*Text excerpt*
Open Mic Night in Moscow
Page 4
I get him down to 250 som, which is still a whopping $46 U.S. dollars. I want to pay 200 som, or $36.80 US, which is still outrageous, but, I have decided, the price point at which I can retain some semblance of dignity.
“200,” I say again.
“Come on, 250 is a fair price,” he says for the tenth time.
I glance over at my Kazakh and Kyrgyz friends and notice that their eyes appear to be popping out of their heads. Now I can read both facial expressions, and they are ones of horror.
“You’re arguing about 50 som,” the driver continues, sounding exasperated. “That’s 50 cents in U.S. dollars.”
That’s when I look down at my converter app, and realize I’ve been converting into Tajikistani som. In Kyrgyzstani som, the original 450 he’d asked me for is $6.50 U.S. The 250 I’ve bargained him down to is $3.63.
Well, now I know why the women look horrified.
But I can’t bring myself to admit my mistake. “Fine,” I say coolly. “Your price is acceptable.”
Out of the three people in the car, the driver speaks the best English. He also seems to have forgiven me for the bargaining fiasco, because he’s explaining how Kazakhs and Kyrgyz communicate.
“They speak to us in Kazakh,” he says, “and we respond in Kyrgyz.”

*Set problem 1*
Echo the taxi bargaining passage in full, word for word.

Excerpts from a layout annotation set:

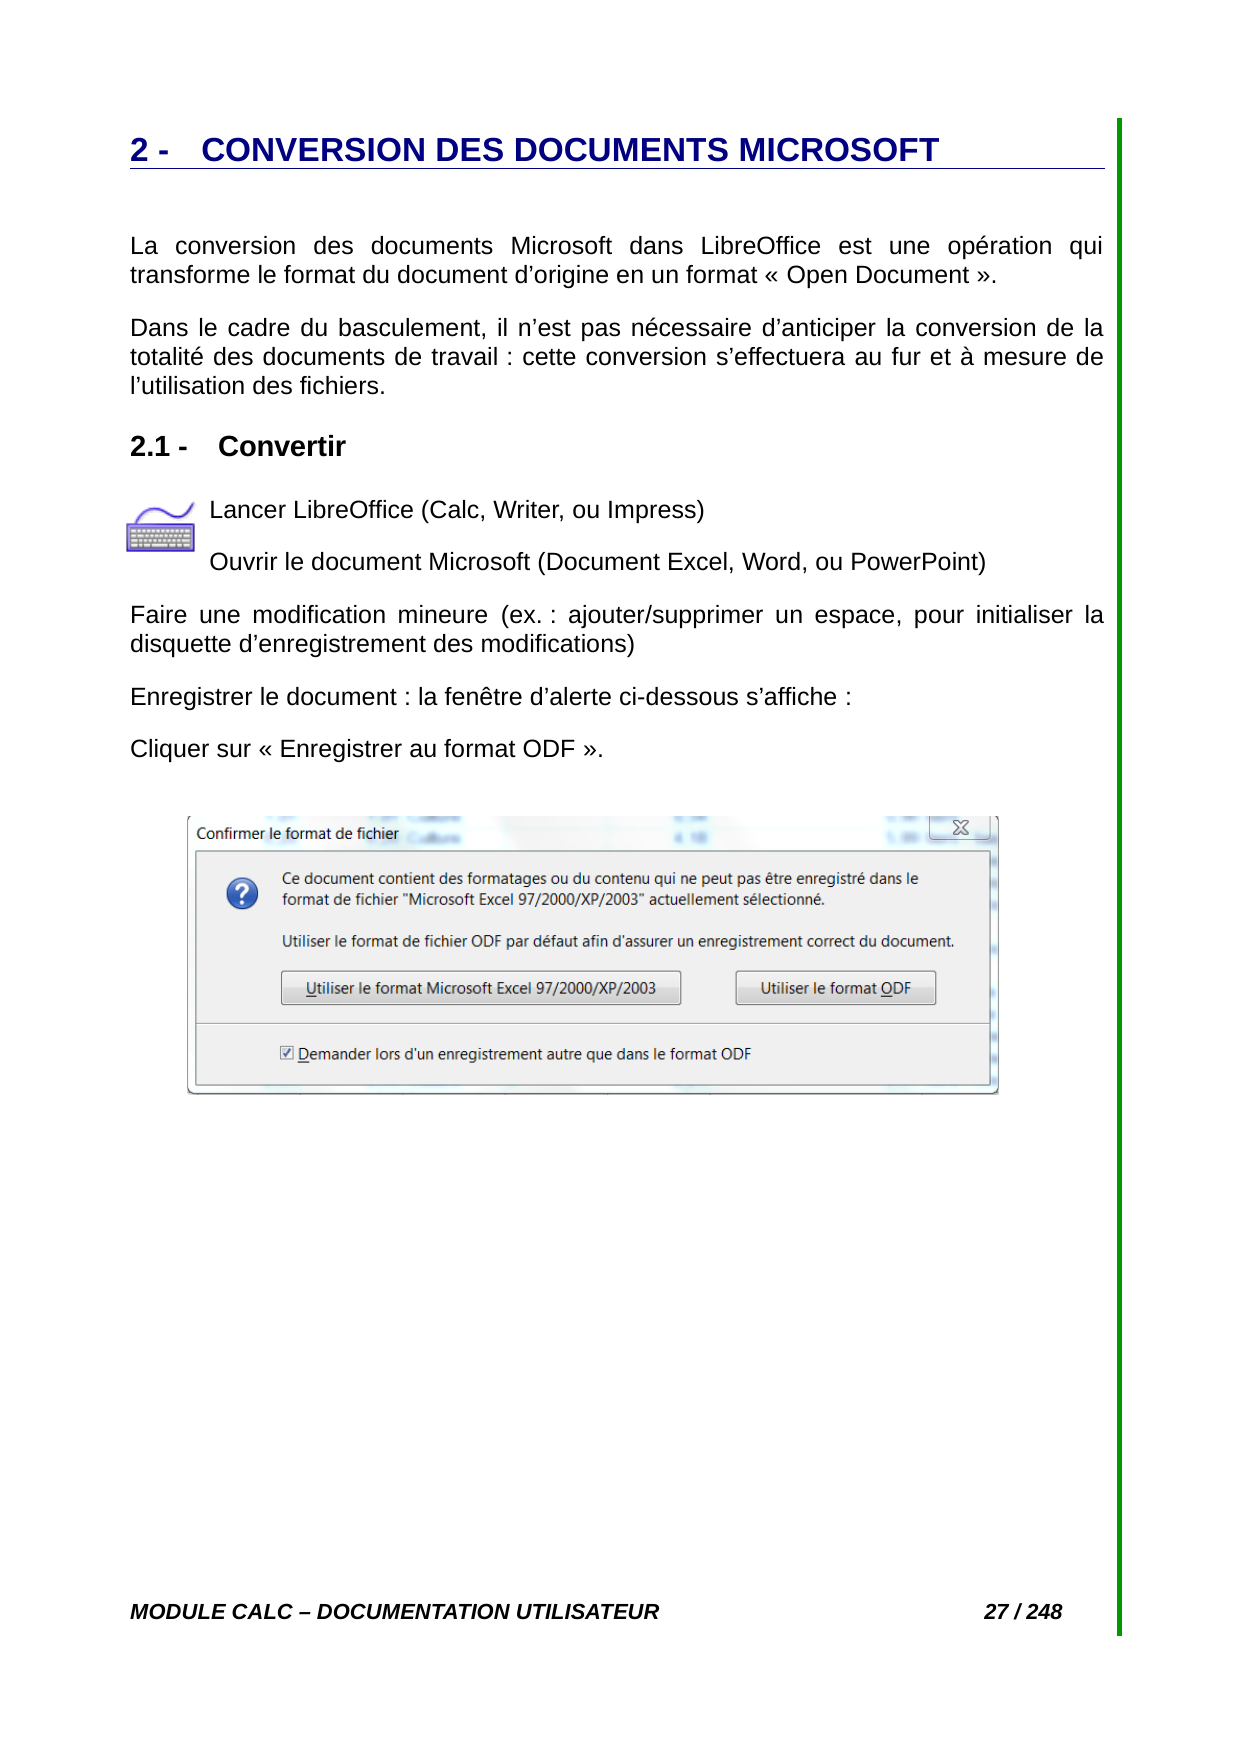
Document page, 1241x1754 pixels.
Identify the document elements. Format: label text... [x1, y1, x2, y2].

picture [187, 816, 999, 1095]
text Faire une modification mineure (ex. : ajouter/supprimer un espace, pour initialiser la disquette d’enregistrement des modifications) [130, 600, 1105, 658]
subtitle conversion des documents Microsoft [130, 130, 1105, 168]
text Dans le cadre du basculement, il n’est pas nécessaire d’anticiper la conversion de la totalité des documents de travail : cette conversion s’effectuera au fur et à mesure de l’utilisation des fichiers. [130, 312, 1105, 399]
subtitle Convertir [130, 429, 1105, 463]
text Ouvrir le document Microsoft (Document Excel, Word, ou PowerPoint) [130, 547, 1105, 576]
picture [122, 491, 198, 566]
text Enregistrer le document : la fenêtre d’alerte ci-dessous s’affiche : [130, 682, 1105, 711]
text La conversion des documents Microsoft dans LibreOffice est une opération qui transforme le format du document d’origine en un format « Open Document ». [130, 231, 1105, 289]
text Cliquer sur « Enregistrer au format ODF ». [130, 734, 1105, 763]
text Lancer LibreOffice (Calc, Writer, ou Impress) [198, 494, 1105, 523]
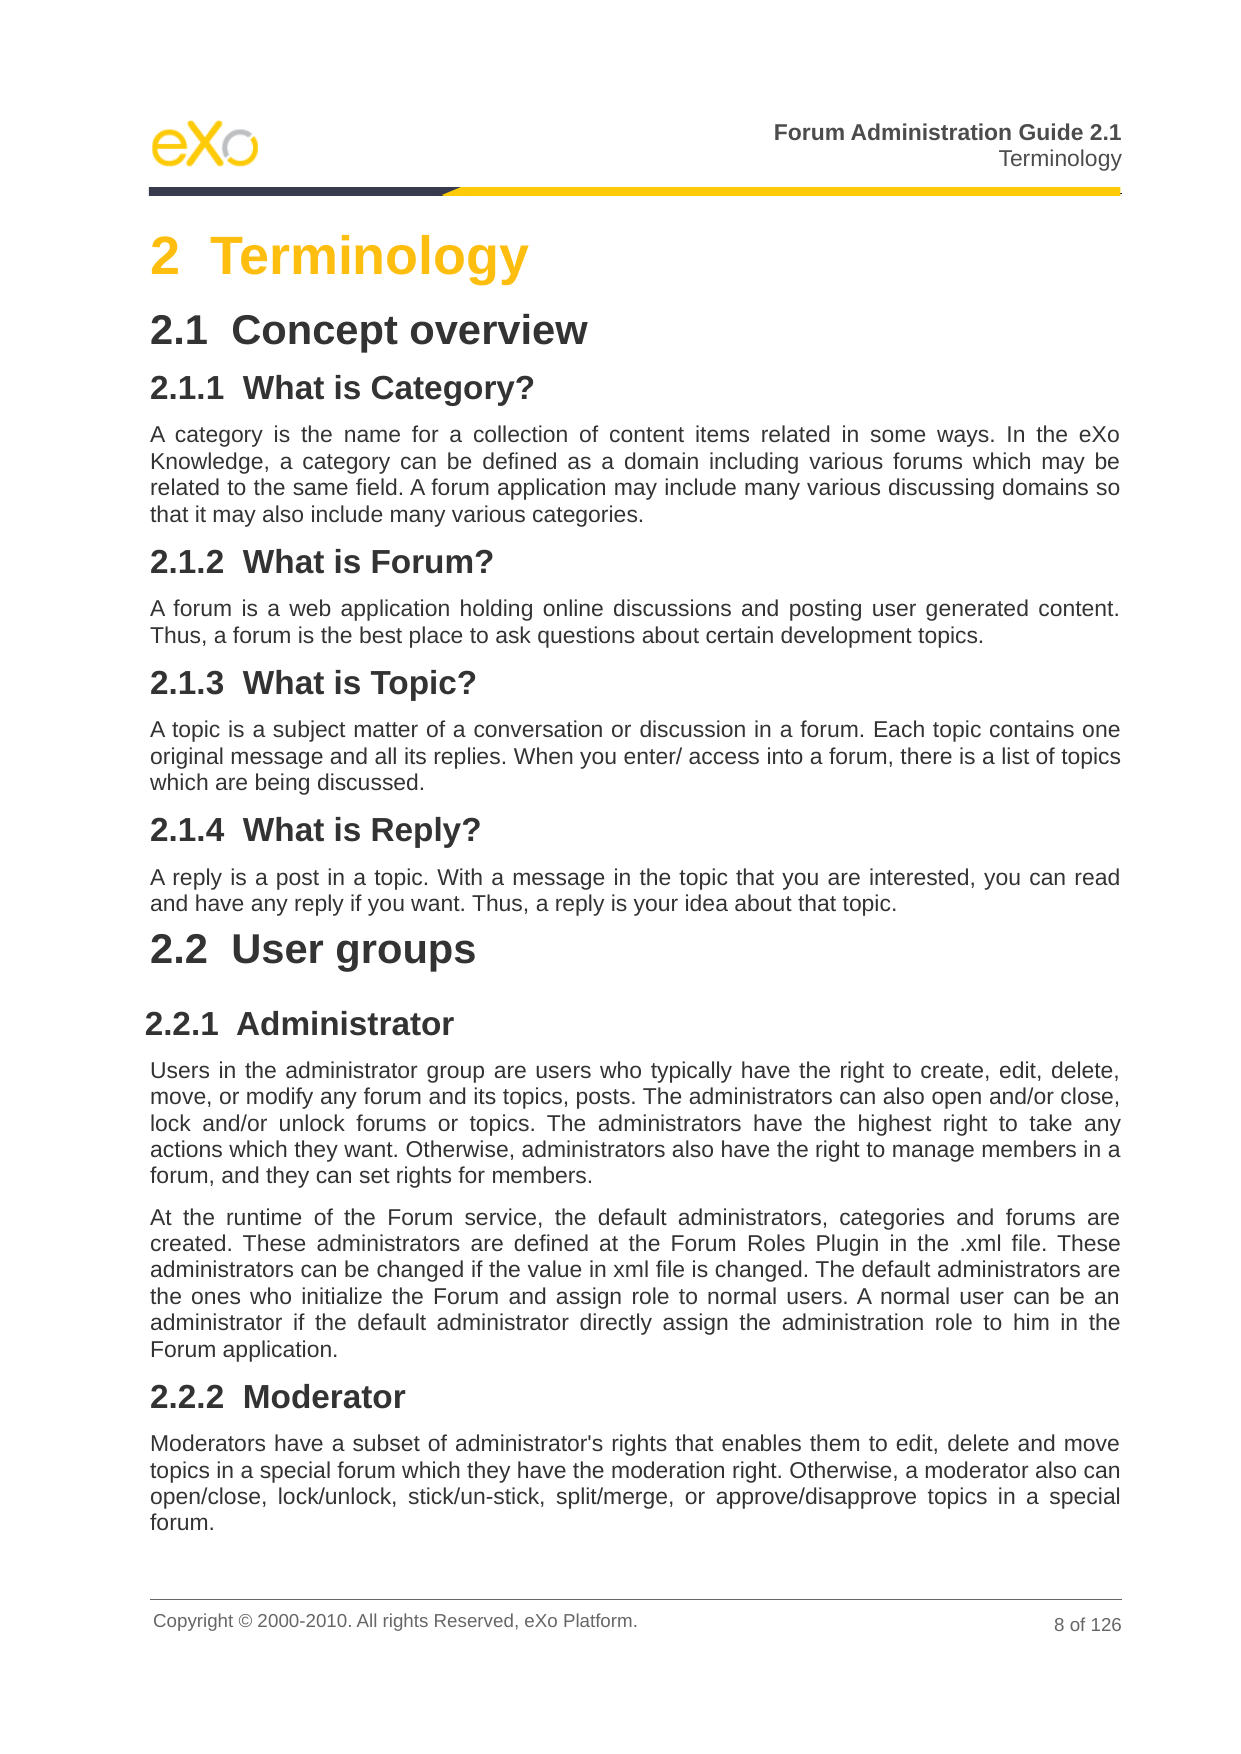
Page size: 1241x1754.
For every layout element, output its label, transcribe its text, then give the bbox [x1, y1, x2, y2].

picture [148, 187, 1121, 196]
subtitle What is Reply? [150, 811, 1122, 849]
subtitle Administrator [144, 1003, 1122, 1042]
text A reply is a post in a topic. With a message in the topic that you are interested, you can read and have any reply if you want. Thus, a reply is your idea about that topic. [150, 864, 1122, 917]
picture [152, 120, 259, 167]
text Users in the administrator group are users who typically have the right to create, edit, delete, move, or modify any forum and its topics, posts. The administrators can also open and/or close, lock and/or unlock forums or topics. The administrators have the highest right to take any actions which they want. Otherwise, administrators also have the right to manage members in a forum, and they can set rights for members. [150, 1057, 1122, 1189]
subtitle What is Forum? [150, 542, 1122, 580]
text Moderators have a subset of administrator's rights that enables them to edit, delete and move topics in a special forum which they have the moderation right. Otherwise, a moderator also can open/close, lock/unlock, stick/un-stick, split/merge, or approve/disapprove topics in a special forum. [150, 1430, 1122, 1536]
subtitle Concept overview [150, 305, 1122, 353]
subtitle Terminology [150, 223, 1122, 286]
text A forum is a web application holding online discussions and posting user generated content. Thus, a forum is the best place to ask questions about certain development topics. [150, 595, 1122, 648]
text A topic is a subject matter of a conversation or discussion in a forum. Each topic contains one original message and all its replies. When you enter/ access into a forum, there is a list of topics which are being discussed. [150, 716, 1122, 796]
text At the runtime of the Forum service, the default administrators, categories and forums are created. These administrators are defined at the Forum Roles Plugin in the .xml file. These administrators can be changed if the value in xml file is changed. The default administrators are the ones who initialize the Forum and assign role to normal users. A normal user can be an administrator if the default administrator directly assign the administration role to him in the Forum application. [150, 1204, 1122, 1362]
subtitle User groups [150, 924, 1122, 972]
subtitle What is Topic? [150, 663, 1122, 701]
subtitle Moderator [150, 1377, 1122, 1415]
subtitle What is Category? [150, 368, 1122, 406]
text A category is the name for a collection of content items related in some ways. In the eXo Knowledge, a category can be defined as a domain including various forums which may be related to the same field. A forum application may include many various discussing domains so that it may also include many various categories. [150, 421, 1122, 527]
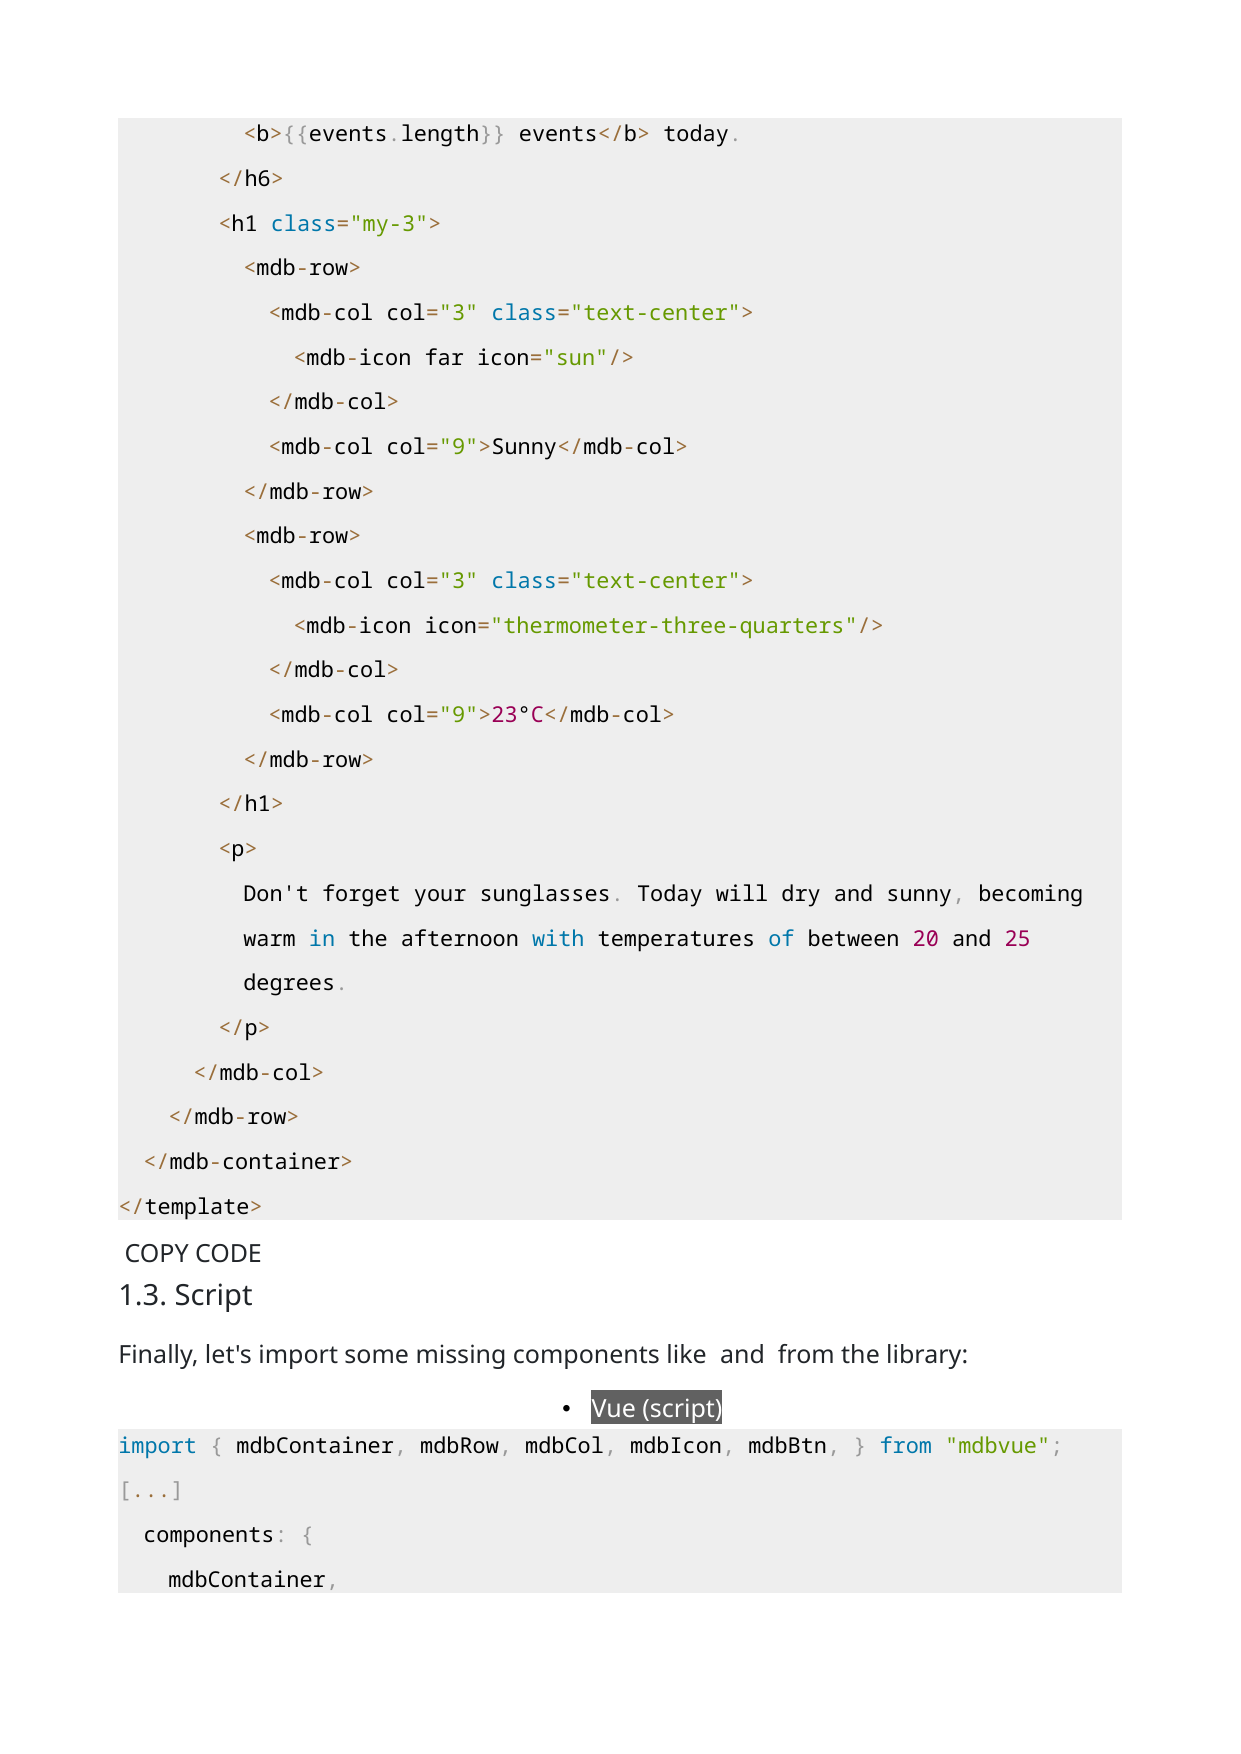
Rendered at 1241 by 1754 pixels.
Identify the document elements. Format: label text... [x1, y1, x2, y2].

text </mdb-col> [118, 386, 1122, 416]
list Vue (script) [162, 1390, 1122, 1424]
text <mdb-col col="9">Sunny</mdb-col> [118, 431, 1122, 461]
text <mdb-row> [118, 520, 1122, 550]
text components: { [118, 1519, 1122, 1549]
text </h6> [118, 163, 1122, 193]
text </h1> [118, 788, 1122, 818]
text </mdb-row> [118, 1101, 1122, 1131]
text <p> [118, 833, 1122, 863]
text <mdb-col col="3" class="text-center"> [118, 297, 1122, 327]
text degrees. [118, 967, 1122, 997]
text <mdb-col col="3" class="text-center"> [118, 565, 1122, 595]
text <mdb-icon far icon="sun"/> [118, 342, 1122, 371]
text </template> [118, 1191, 1122, 1220]
text <mdb-icon icon="thermometer-three-quarters"/> [118, 610, 1122, 639]
subtitle 1.3. Script [118, 1274, 1122, 1314]
text Finally, let's import some missing components like and from the library: [118, 1337, 1122, 1371]
text Don't forget your sunglasses. Today will dry and sunny, becoming [118, 878, 1122, 908]
text COPY CODE [118, 1235, 1122, 1269]
text </mdb-row> [118, 744, 1122, 773]
text <mdb-col col="9">23°C</mdb-col> [118, 699, 1122, 729]
text </mdb-col> [118, 1057, 1122, 1086]
text <mdb-row> [118, 252, 1122, 282]
text </p> [118, 1012, 1122, 1042]
text </mdb-row> [118, 476, 1122, 505]
text </mdb-col> [118, 654, 1122, 684]
text </mdb-container> [118, 1146, 1122, 1176]
text mdbContainer, [118, 1564, 1122, 1593]
text <h1 class="my-3"> [118, 207, 1122, 237]
text <b>{{events.length}} events</b> today. [118, 118, 1122, 148]
text [...] [118, 1474, 1122, 1504]
text warm in the afternoon with temperatures of between 20 and 25 [118, 922, 1122, 952]
text import { mdbContainer, mdbRow, mdbCol, mdbIcon, mdbBtn, } from "mdbvue"; [118, 1429, 1122, 1459]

*Set problem 2*
In the records, duplicate the lines that begin at the one containing "Page size: 1241x1754." and stop after the one containing "For every layout". Reproduce only those lines, unchanged.

*Task output 1*
Open Mic Night in Moscow
Page 4
I get him down to 250 som, which is still a whopping $46 U.S. dollars. I want to pay 200 som, or $36.80 US, which is still outrageous, but, I have decided, the price point at which I can retain some semblance of dignity.
“200,” I say again.
“Come on, 250 is a fair price,” he says for the tenth time.
I glance over at my Kazakh and Kyrgyz friends and notice that their eyes appear to be popping out of their heads. Now I can read both facial expressions, and they are ones of horror.
“You’re arguing about 50 som,” the driver continues, sounding exasperated. “That’s 50 cents in U.S. dollars.”
That’s when I look down at my converter app, and realize I’ve been converting into Tajikistani som. In Kyrgyzstani som, the original 450 he’d asked me for is $6.50 U.S. The 250 I’ve bargained him down to is $3.63.
Well, now I know why the women look horrified.
But I can’t bring myself to admit my mistake. “Fine,” I say coolly. “Your price is acceptable.”
Out of the three people in the car, the driver speaks the best English. He also seems to have forgiven me for the bargaining fiasco, because he’s explaining how Kazakhs and Kyrgyz communicate.
“They speak to us in Kazakh,” he says, “and we respond in Kyrgyz.”

*Task output 2*
Page size: 1241x1754.
For every layout element, output its label, transcribe its text, then give the bbox [x1, y1, x2, y2].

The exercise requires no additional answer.